Regia di Pawel Pawlikowski vedi scheda film
Pawlikowski rielabora i travagli del suo popolo, allegorizzati nell’odissea di due amanti incapaci di trovare un momento ed un luogo che li possano conciliare.
La recensione che segue la trovate anche sul mio blog.
Ripartire dalle macerie di una chiesa bombardata per ricostruire, sin dalle fondamenta, le basi di una nazione stuprata dalle guerre e dai totalitarismi. A ciò vuole contribuire anche Wiktor (Tomasz Kot), l’affascinante protagonista di Cold War, risalendo alle radici della sua Polonia, storicamente divisa tra comunisti e nazionalisti antisemiti, del popolo e dei suoi canti, per finalmente trovare un’identità comune.
Ancor prima che una storia d’amore, l’ultima opera di Pawel Pawlikowski è un racconto di anime che cercano di definirsi, in una società difficile (il comunismo stalinista) e attraverso un sentimento complicato. Il regista spoglia l’immagine dai colori e da qualsivoglia oggetto scenico che possa distrarre dai reali soggetti, ovvero l’uomo incapace di adattarsi ad un paese che ha cambiato faccia ed una giovane donna che non trova il coraggio di emergere, preferendo restare in un sistema sociale che subordina l’individuo alla collettività. Cold War infatti limita l’elemento narrativo al minimo indispensabile, ponendosi piuttosto come una successione di eventi lineari ma non forzatamente consequenziali: se i particolari risvolti di trama non sono necessari alla visione del pubblico è perché ciò che l’autore vuole mostrarci è il grande ballo della vita, in cui i danzatori si avvicinano e si allontanano, si bramano e si respingono, fuggono e ritornano, il tutto all’interno di un turbinio sentimentale dato dal loro essere, appunto, indefiniti, amanti e sposati, socialisti e capitalisti, polacchi, con amore e risentimento.

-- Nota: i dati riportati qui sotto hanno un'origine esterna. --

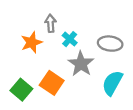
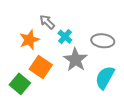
gray arrow: (51, 23) -> (47, 22), turned -42
orange square: (52, 83) -> (41, 67), moved

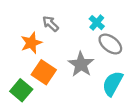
cyan cross: (65, 37) -> (97, 23), moved
gray ellipse: (103, 41) -> (110, 44), turned 30

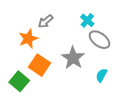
gray arrow: (50, 24) -> (46, 21), turned -84
cyan semicircle: (113, 84) -> (102, 75), size x0.6

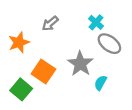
orange star: (28, 39) -> (19, 42), moved
cyan semicircle: (102, 75) -> (100, 83), moved

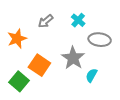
cyan cross: (96, 22) -> (78, 20), moved
gray ellipse: (109, 44) -> (100, 40), turned -30

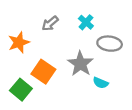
cyan semicircle: (91, 75) -> (101, 83), turned -96

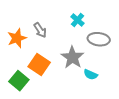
gray arrow: (50, 23) -> (40, 30), moved, turned -84

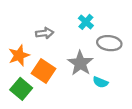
gray arrow: (40, 30) -> (45, 33), turned -63
orange star: (17, 38) -> (19, 55), moved

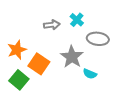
gray arrow: (45, 33) -> (52, 25), moved

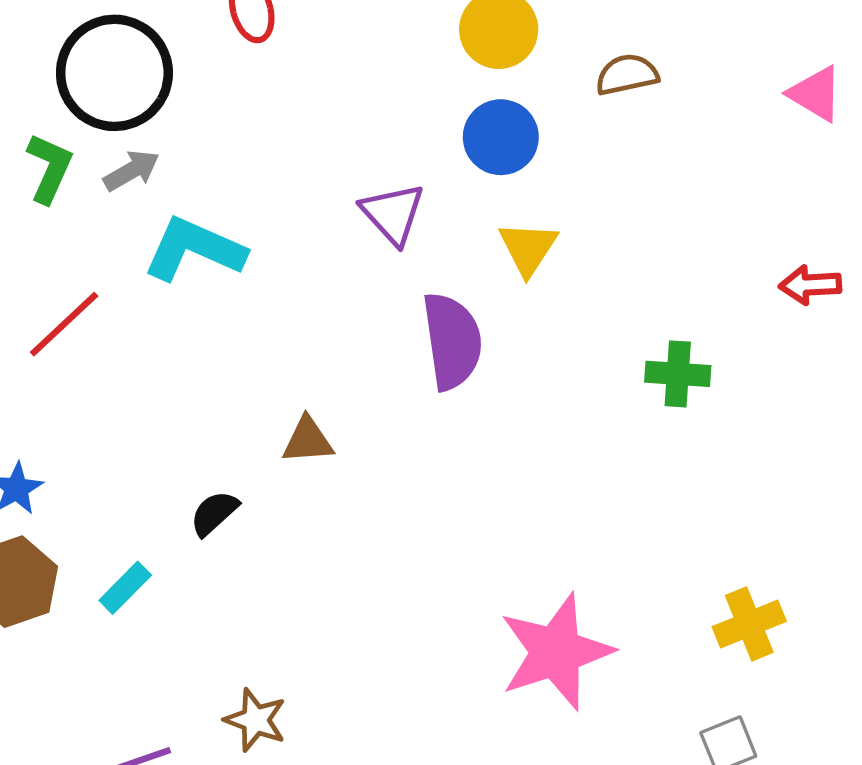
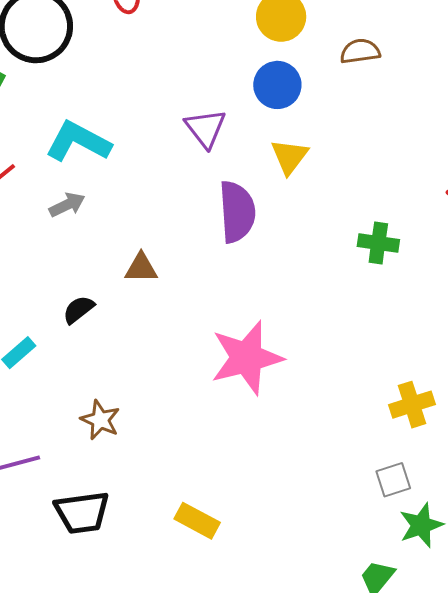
gray arrow: (132, 171) -> (67, 205), moved
pink star: (556, 652) -> (247, 358), moved
brown star: (255, 720) -> (100, 420), moved

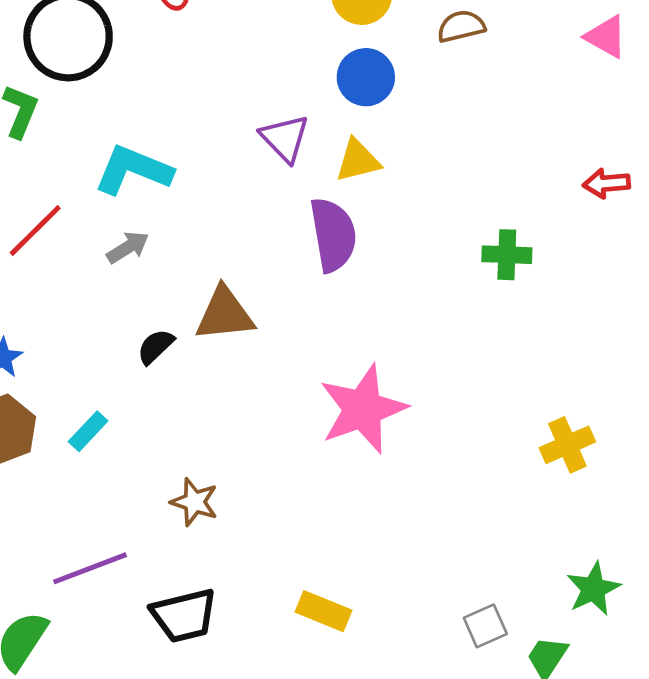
yellow triangle: (289, 156) -> (358, 160), moved, turned 45
brown triangle: (141, 268) -> (225, 314), size x1.5
black semicircle: (79, 310) -> (156, 347), moved
gray square: (393, 480) -> (485, 626), moved

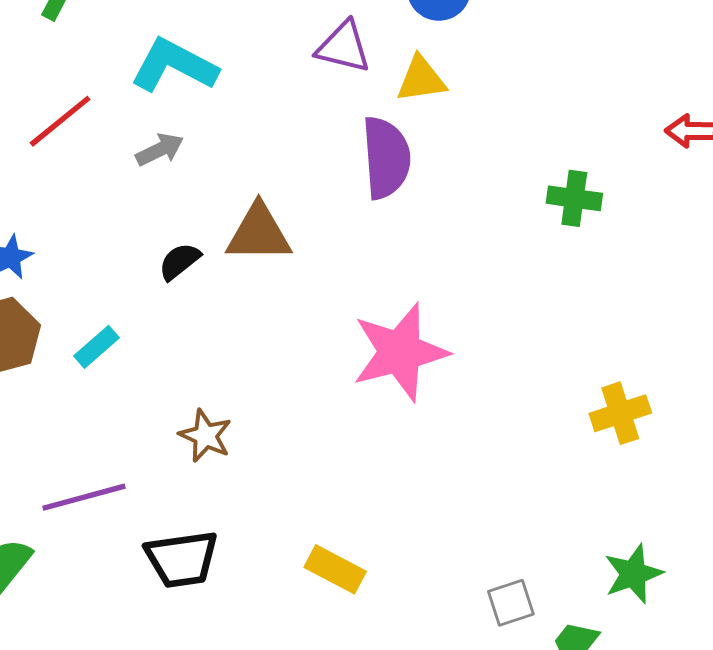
purple triangle: (285, 138) -> (343, 47), turned -38

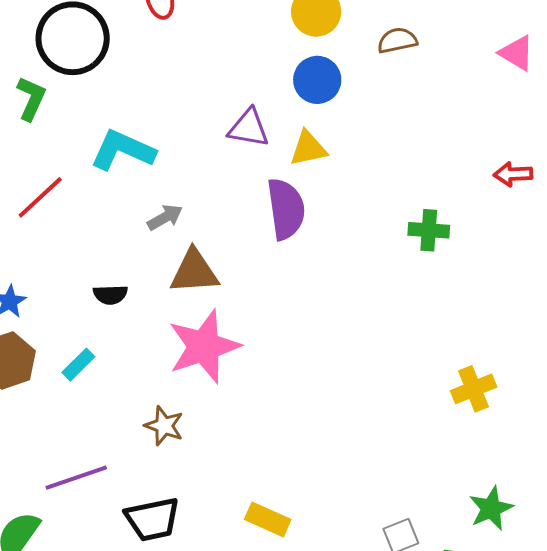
gray arrow: (160, 150) -> (165, 217), moved
black semicircle: (180, 261) -> (110, 295), moved, turned -140
pink star: (400, 352) -> (204, 346), moved

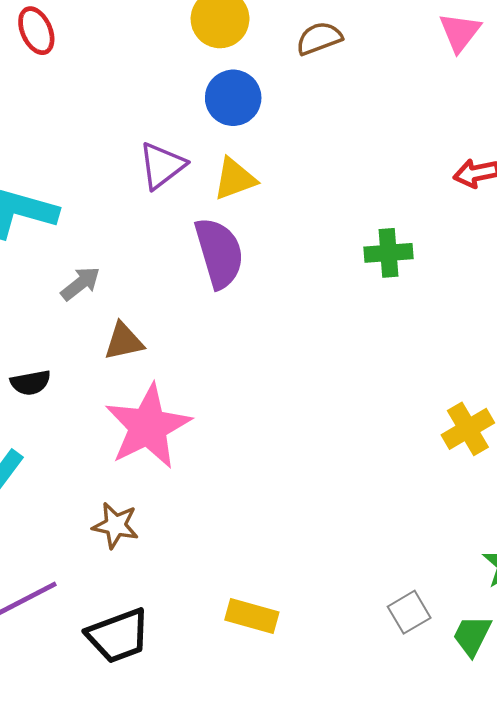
pink triangle: (517, 53) -> (460, 32), turned 45
purple triangle: (249, 128) -> (162, 166), turned -39
brown triangle: (194, 272) -> (124, 341), size x0.7

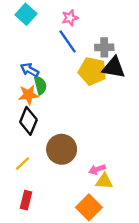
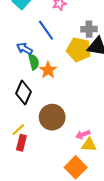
blue line: (68, 41) -> (46, 30), moved
orange star: (28, 95) -> (48, 70), moved, turned -30
red rectangle: (26, 200) -> (21, 143), moved

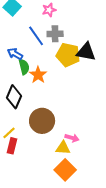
gray cross: (89, 29) -> (55, 34), moved
pink arrow: (83, 135) -> (72, 138), turned -144
yellow triangle: (89, 145) -> (63, 148), moved

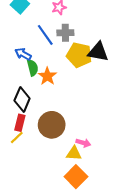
red rectangle: (12, 146) -> (20, 123), moved

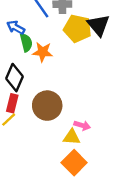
black triangle: (98, 52) -> (98, 25), turned 40
orange star: (47, 76) -> (43, 52), turned -30

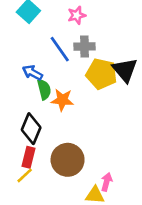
pink arrow: (82, 125) -> (107, 182), turned -91

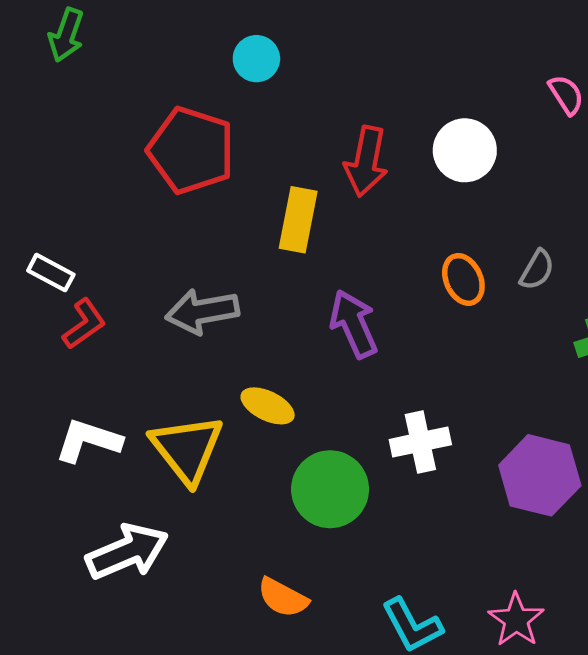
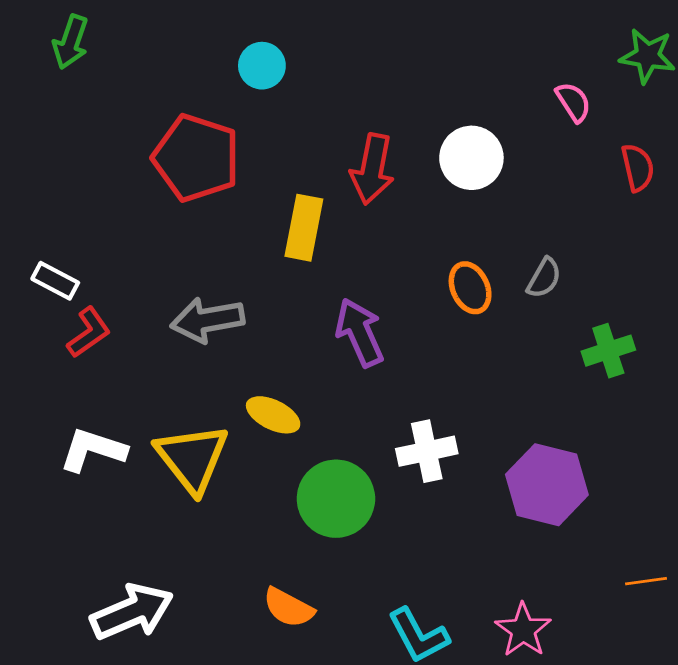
white arrow: (127, 552) -> (132, 612), moved

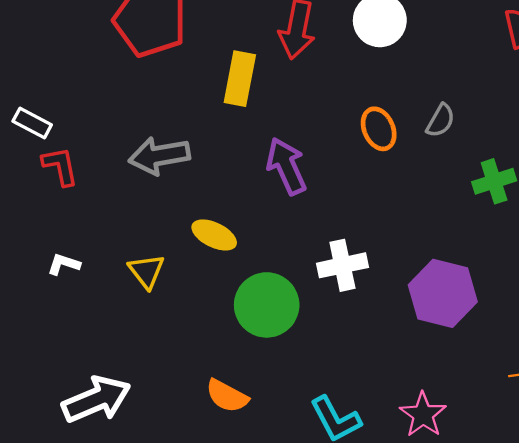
red L-shape: (89, 332) -> (60, 166), turned -66
white L-shape: (93, 450) -> (64, 264), size x0.6
yellow triangle: (192, 458) -> (146, 271), size x0.6

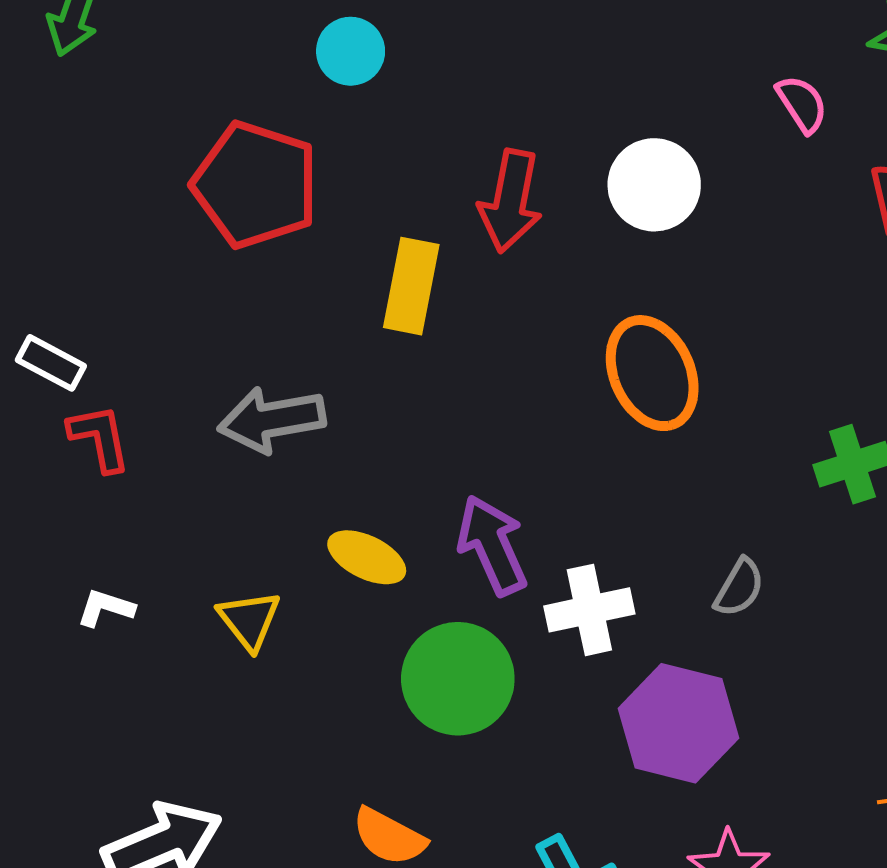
gray semicircle: (440, 121) -> (739, 588), moved
orange ellipse: (379, 129) -> (652, 373), size x1.5
purple arrow: (286, 166) -> (492, 545), moved
purple hexagon: (443, 293) -> (678, 723), moved

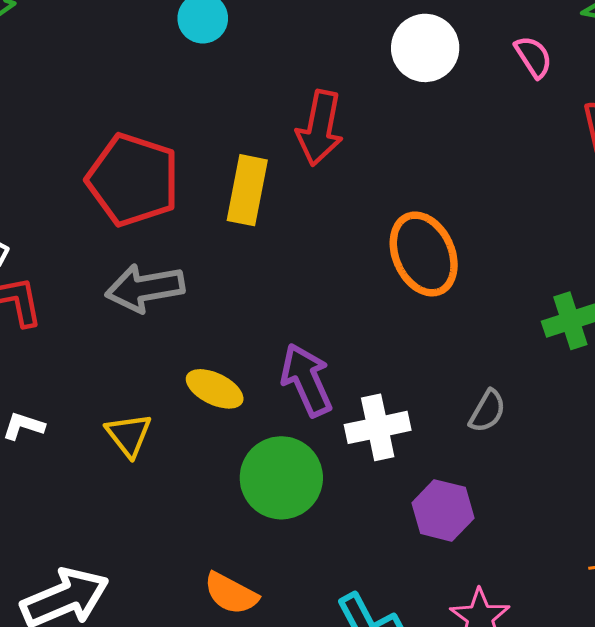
red pentagon: (255, 185) -> (133, 180), moved
white circle: (654, 185) -> (425, 48), moved
purple hexagon: (678, 723) -> (443, 510), size x0.7

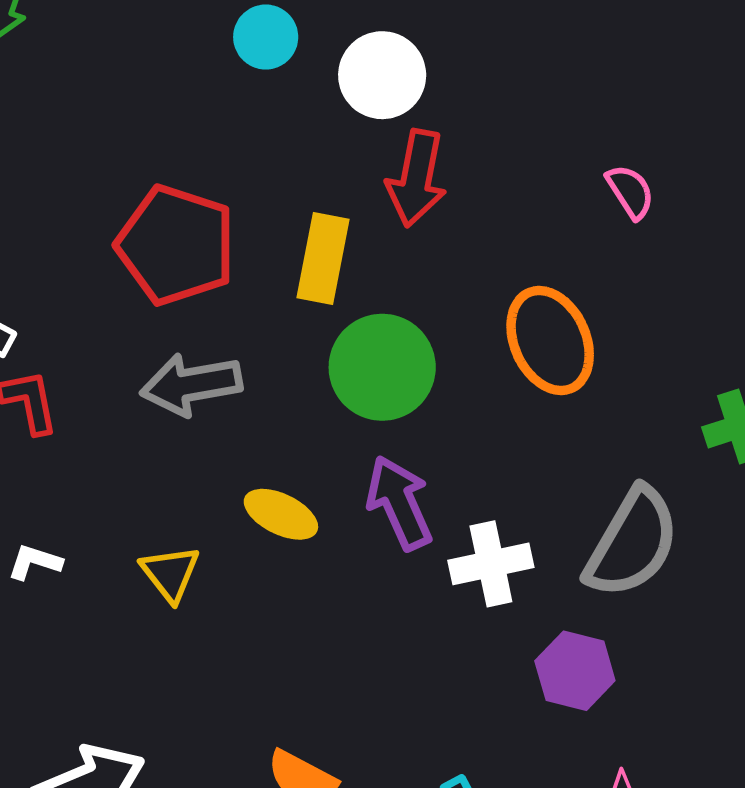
white circle: (425, 48) -> (382, 75), moved
pink semicircle: (533, 57) -> (630, 192), moved
gray semicircle: (487, 411) -> (632, 543), size x2.0
green circle: (281, 478) -> (382, 367), moved

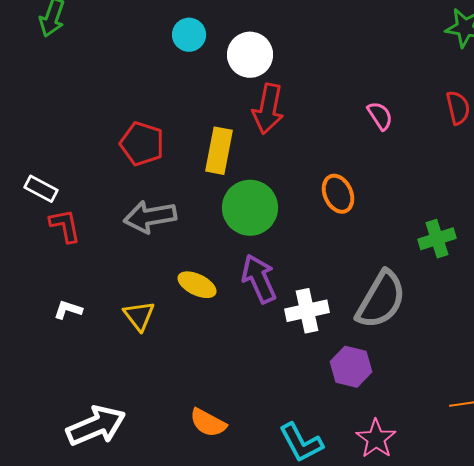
red pentagon: (176, 245) -> (142, 144), size x0.7
orange ellipse: (550, 341) -> (338, 194), size x0.7

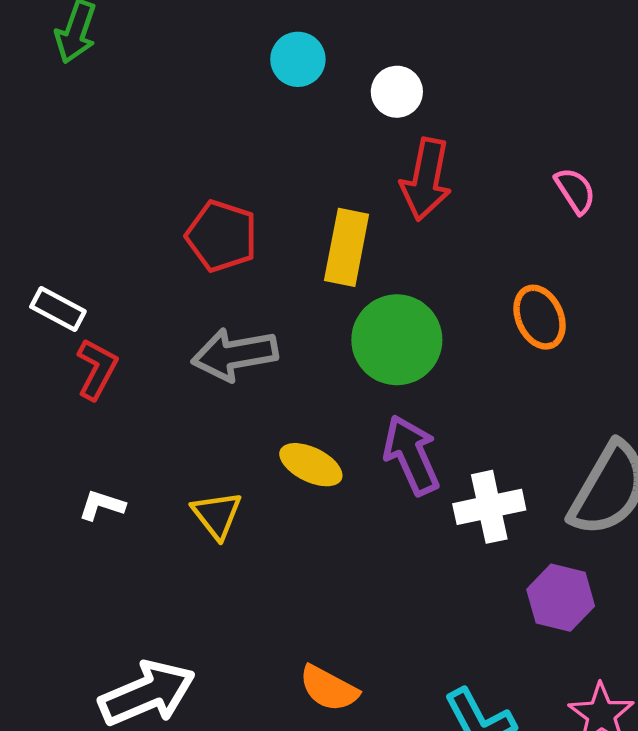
white circle: (250, 55) -> (397, 92), size x0.7
pink semicircle: (380, 116) -> (575, 191), moved
red L-shape: (65, 226) -> (97, 369), turned 39

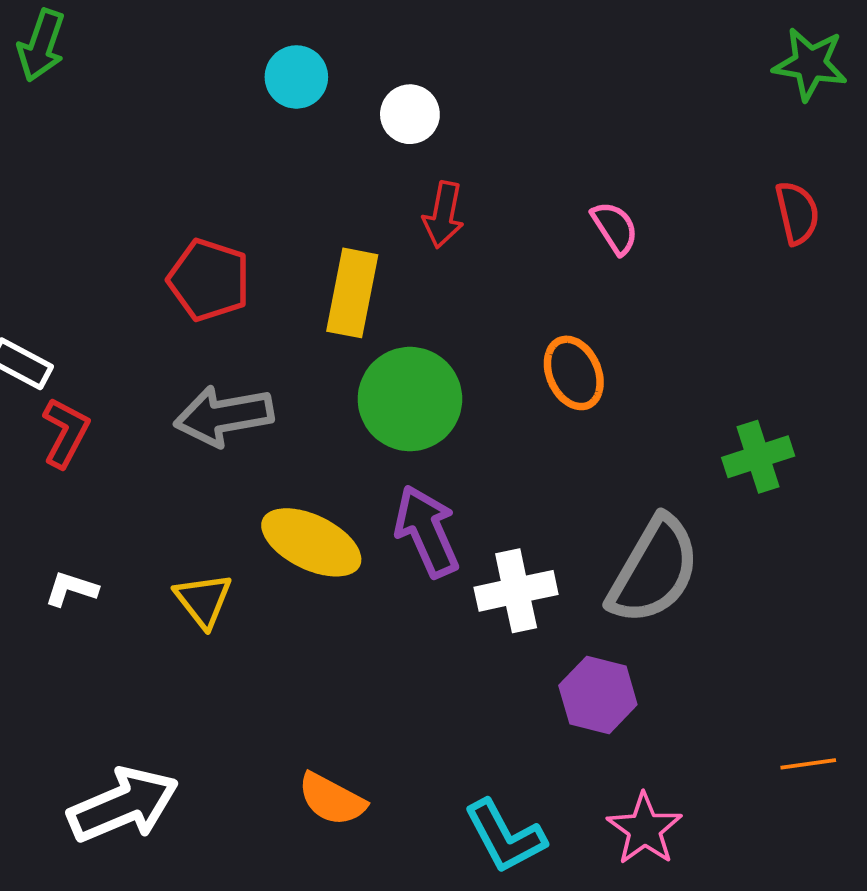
red arrow: (426, 179) -> (443, 215), size x0.7
yellow ellipse: (311, 465) -> (311, 542), size x1.4

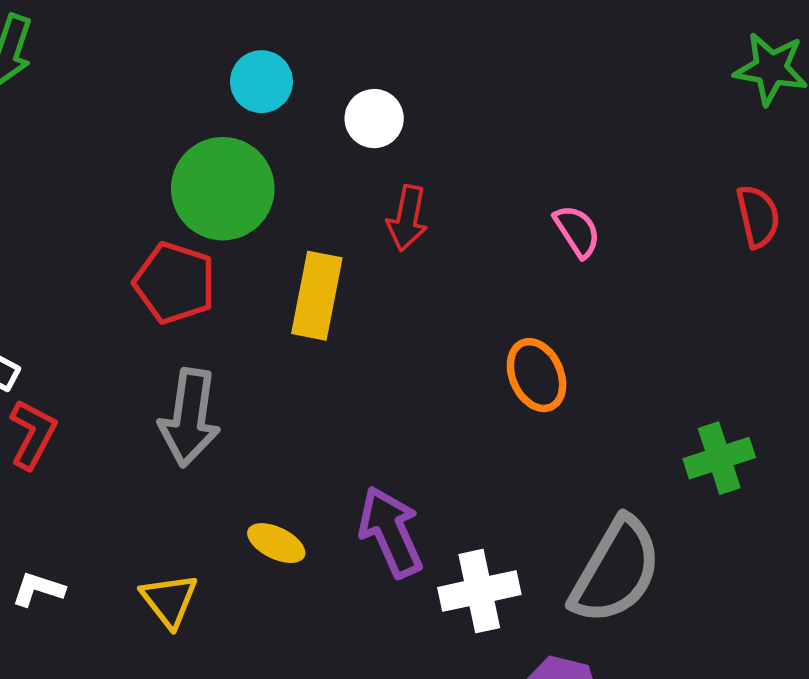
green circle: (410, 399) -> (223, 189), moved
gray arrow: (224, 416) -> (190, 418), turned -72
yellow ellipse: (311, 542) -> (276, 543), size x0.6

Pawlikowski rielabora, con gli strumenti dell’arte ridotti all’estrema essenzialità, i travagli del suo popolo, allegorizzati nell’odissea di due amanti incapaci di trovare un momento ed un luogo che li possano conciliare, e tale scelta estetica bene si accompagna alla critica al kitsch qui sottintesa: il protagonista rifugge l’arte politicizzata ed il potere di quest’ultima di ammaliare le masse. D’altronde, la spettacolarizzazione dei riti fu uno dei perni dei fascismi novecenteschi e l’arte cinematografica può essere autoritaria nella possibilità che ha d’imporre una visione distorta della realtà allo spettatore. Così, in un panorama industriale in cui si tende sempre più all’anonimia autoriale dei prodotti filmici, Cold War si erge come paladino di un tempo e di un modo di fare cinema che (quasi) non esistono più: nel suo stile che ricorda la Nouvelle vague nella volontà di piegare il montaggio alla ricerca di un’impronta personale, che va di pari passo con la recitazione minimale degli interpreti e la preponderante staticità dell’intera messinscena.
Il kitsch appiattisce i sentimenti e le individualità così come la politica imporrebbe che tutte le ragazze dell’accademia di danza debbano avere tratti fisionomici puramente sovietici. Quindi se l’arte non offre più vie d’uscita, all’artista non resta che fuggire ed inseguire la libertà nella vita, che può sempre essere individuata al di là di dove ci si trova, che sia un confine o l’esistenza stessa. Ma ciò che l’autore sembra volerci dire è che il sistema conta relativamente quando si tratta di cercare la felicità, così come l’amore che supera qualsiasi ostacolo è la semplice rimanenza di un’immagine edulcorata, da un film, da un balletto, dalla canzone Cuore; quindi un inganno.
Nel finale si torna alla chiesa bombardata nella seconda guerra mondiale per celebrare due unioni: quella col proprio passato di popolo, tra ciò che si è stati e ciò che si è diventati, in un’inedita armonia col lutto, e quella tra i due amanti, finalmente in grado di definirsi, l’uno nell’altro, nella morte, dove si vedrà meglio. Qui non c’è più nulla da scoprire. Soffio vitale sui campi, il trapasso.